A necessary but imperfect instrument

Acknowledging the legitimacy of the sanctions does not mean ignoring their political implications. Measures of this kind sit at the intersection of security policy, law and public communication. They require not only legal robustness but also political clarity.

One weakness in the European approach lies in how these decisions are explained to the public. Sanctions are often communicated through technical language and administrative references, leaving space for hostile actors to frame them as opaque or arbitrary. Moscow is quick to exploit this gap, presenting itself as the victim of censorship while portraying Europe as intolerant of alternative views.

This narrative is misleading, but it gains traction when the political rationale is not clearly articulated. The issue is not whether Europe should act; it must. The issue is whether Europe explains its actions in terms that citizens can understand and defend.

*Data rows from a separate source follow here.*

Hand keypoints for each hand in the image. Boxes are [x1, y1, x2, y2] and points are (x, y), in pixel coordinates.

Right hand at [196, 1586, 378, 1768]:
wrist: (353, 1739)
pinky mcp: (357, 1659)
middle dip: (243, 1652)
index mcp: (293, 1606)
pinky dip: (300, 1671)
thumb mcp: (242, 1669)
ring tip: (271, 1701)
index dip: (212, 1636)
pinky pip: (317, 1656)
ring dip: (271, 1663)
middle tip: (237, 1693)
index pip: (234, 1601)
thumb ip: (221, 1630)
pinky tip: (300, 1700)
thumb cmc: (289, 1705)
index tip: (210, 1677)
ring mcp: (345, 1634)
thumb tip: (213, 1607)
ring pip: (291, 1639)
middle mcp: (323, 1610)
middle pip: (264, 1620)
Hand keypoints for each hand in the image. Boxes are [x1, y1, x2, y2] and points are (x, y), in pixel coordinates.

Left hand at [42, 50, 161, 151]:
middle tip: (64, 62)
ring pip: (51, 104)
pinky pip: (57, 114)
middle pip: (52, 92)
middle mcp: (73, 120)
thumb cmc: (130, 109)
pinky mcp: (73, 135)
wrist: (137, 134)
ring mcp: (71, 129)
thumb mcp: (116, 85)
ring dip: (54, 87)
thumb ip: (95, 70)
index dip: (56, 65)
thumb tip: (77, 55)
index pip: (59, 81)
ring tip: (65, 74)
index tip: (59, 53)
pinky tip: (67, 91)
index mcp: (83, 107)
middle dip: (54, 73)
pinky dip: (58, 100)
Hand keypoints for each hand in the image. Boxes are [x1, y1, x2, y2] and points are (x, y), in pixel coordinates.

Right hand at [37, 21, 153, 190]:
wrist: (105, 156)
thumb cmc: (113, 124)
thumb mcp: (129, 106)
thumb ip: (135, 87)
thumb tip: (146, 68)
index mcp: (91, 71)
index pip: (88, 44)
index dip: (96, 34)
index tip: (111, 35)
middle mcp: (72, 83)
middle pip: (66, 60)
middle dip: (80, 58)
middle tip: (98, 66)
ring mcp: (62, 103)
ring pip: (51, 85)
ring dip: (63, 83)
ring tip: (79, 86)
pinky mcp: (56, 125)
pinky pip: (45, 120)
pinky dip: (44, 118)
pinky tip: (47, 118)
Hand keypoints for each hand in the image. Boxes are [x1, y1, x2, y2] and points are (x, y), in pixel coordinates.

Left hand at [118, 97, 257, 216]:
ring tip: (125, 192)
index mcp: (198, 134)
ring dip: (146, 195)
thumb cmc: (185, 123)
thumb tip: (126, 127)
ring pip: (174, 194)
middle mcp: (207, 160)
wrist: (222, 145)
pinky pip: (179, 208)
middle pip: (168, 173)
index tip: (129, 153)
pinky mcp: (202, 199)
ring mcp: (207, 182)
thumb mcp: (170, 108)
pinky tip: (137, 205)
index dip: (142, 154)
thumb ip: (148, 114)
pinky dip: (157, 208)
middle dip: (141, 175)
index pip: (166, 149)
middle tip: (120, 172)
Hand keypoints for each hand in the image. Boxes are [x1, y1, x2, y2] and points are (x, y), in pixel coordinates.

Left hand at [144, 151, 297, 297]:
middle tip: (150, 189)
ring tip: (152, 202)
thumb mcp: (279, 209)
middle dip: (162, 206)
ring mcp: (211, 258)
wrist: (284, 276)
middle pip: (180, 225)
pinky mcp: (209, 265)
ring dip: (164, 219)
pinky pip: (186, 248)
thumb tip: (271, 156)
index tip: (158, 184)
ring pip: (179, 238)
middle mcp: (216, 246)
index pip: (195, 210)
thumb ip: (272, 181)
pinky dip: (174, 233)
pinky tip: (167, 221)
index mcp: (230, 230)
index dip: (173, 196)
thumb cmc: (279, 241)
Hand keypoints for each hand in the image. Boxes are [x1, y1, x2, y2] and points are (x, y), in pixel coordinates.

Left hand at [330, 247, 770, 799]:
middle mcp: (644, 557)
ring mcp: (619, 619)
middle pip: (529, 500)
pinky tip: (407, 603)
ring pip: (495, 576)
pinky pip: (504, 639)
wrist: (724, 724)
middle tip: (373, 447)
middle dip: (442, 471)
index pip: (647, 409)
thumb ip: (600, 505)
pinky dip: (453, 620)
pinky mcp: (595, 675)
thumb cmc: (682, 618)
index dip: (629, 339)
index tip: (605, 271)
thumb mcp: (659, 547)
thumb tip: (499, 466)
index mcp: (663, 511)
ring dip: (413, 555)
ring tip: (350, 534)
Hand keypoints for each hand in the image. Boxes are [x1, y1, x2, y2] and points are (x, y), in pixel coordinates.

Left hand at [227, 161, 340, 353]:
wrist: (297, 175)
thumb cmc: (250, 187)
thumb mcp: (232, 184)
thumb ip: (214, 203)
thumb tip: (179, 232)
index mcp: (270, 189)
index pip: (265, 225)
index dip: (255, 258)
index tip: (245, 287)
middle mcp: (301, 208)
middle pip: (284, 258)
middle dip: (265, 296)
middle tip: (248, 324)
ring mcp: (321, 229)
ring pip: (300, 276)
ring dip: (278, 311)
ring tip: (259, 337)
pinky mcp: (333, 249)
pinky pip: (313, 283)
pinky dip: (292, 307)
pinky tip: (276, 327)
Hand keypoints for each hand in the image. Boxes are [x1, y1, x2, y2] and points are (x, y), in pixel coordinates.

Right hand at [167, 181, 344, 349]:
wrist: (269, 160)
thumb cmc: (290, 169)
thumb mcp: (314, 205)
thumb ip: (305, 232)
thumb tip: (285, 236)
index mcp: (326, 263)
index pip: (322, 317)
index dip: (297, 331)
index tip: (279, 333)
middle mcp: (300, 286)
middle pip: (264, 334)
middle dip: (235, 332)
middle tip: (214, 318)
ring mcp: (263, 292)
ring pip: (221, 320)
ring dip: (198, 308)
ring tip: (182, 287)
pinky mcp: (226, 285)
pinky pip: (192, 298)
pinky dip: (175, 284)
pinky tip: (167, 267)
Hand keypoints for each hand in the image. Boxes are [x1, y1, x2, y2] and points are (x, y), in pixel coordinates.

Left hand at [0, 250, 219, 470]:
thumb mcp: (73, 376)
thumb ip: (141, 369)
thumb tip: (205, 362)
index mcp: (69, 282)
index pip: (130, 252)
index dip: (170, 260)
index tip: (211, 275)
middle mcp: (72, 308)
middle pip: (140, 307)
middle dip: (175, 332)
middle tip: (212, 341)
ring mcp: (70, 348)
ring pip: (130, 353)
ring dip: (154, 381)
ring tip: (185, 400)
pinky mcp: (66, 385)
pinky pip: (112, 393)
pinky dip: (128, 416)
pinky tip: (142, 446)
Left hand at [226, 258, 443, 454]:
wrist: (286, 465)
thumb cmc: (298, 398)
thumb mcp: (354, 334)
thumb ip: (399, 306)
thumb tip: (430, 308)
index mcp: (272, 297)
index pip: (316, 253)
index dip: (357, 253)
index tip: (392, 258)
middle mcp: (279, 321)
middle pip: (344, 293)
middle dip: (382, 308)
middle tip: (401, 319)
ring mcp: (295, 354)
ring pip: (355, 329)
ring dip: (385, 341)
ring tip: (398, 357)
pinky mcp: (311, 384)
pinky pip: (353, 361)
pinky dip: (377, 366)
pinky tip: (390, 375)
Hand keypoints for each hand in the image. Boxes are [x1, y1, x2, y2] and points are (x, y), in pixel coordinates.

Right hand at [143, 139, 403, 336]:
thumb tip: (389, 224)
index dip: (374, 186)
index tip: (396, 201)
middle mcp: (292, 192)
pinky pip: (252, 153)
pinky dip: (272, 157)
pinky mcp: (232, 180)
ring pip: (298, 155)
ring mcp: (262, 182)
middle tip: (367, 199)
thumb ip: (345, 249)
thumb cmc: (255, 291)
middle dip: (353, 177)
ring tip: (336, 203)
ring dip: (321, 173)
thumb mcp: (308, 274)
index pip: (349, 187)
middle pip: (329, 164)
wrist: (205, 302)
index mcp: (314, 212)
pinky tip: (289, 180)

Defending the information space as a strategic task

Information security is no longer a secondary concern. It is directly linked to national resilience, democratic stability and strategic autonomy. Allowing hostile networks to operate unchecked in the name of a misunderstood tolerance would amount to strategic negligence.

At the same time, Europe’s strength lies precisely in its ability to distinguish between repression and defence. The credibility of Western action depends on maintaining clear criteria: targeting coordination with hostile states, not generalised criticism; disrupting networks, not silencing debate.

This balance is difficult but necessary. The alternative is to leave the narrative battlefield to those who openly reject the principles on which European democracies are built.

The sanctions adopted against pro-Kremlin propaganda networks are justified and necessary. They reflect a growing awareness that information manipulation is not an abstract threat but a concrete instrument used against Europe and its allies.

However, firmness must go hand in hand with clarity. An EU that understands the nature of the confrontation with Russia must also be able to explain it. Not to apologise for defending itself, but to ensure that its actions reinforce, rather than undermine, the political legitimacy on which the West ultimately relies.

Defending the information space is not about limiting freedom. It is about protecting the conditions that make freedom possible.